5.000 Wörter für die Schule: Sprach­­wissen­schaftler*innen und Sprach­­didaktiker*innen des Mercator-Instituts für Sprach­­förderung und Deutsch als Zweit­­sprache entwickeln einen wissenschaftlich fundierten Referenz­­wort­­schatz. Lehrer*innen können diesen für ihren Unterricht verwenden. Wie funktioniert das?

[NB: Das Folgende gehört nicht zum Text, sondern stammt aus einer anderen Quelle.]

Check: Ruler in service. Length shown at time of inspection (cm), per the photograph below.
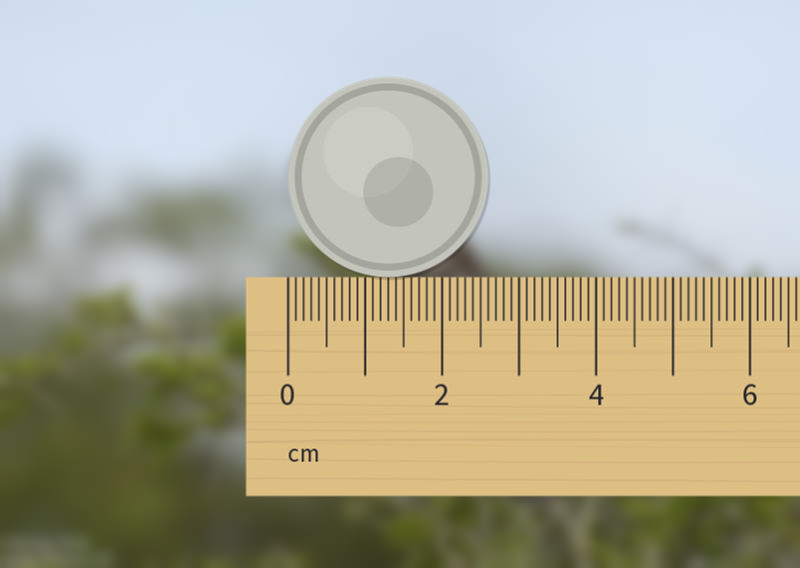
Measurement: 2.6 cm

Dschungel, Pirat, Familie: drei Wörter aus der Lebens­­welt eines sieben­­jährigen Kindes, die bald Teil eines umfang­­reichen Web­projekts werden. Bisher gibt es keinen wissenschaftlich definierten Wort­­schatz für alle Schüler*innen der Grund- und Sekundar­­stufe; nicht einmal ist man sich darüber einig, wie man diesen benennen sollte. So haben einige Bundes­­länder Grund-, andere Mindest- oder Basis­­wort­­schätze zusammen­­gestellt. Diese Wörter verwenden Lehrkräfte in der Grund­­schule, um Lesen und Schreiben, insbesondere Recht­­schreibung, zu vermitteln.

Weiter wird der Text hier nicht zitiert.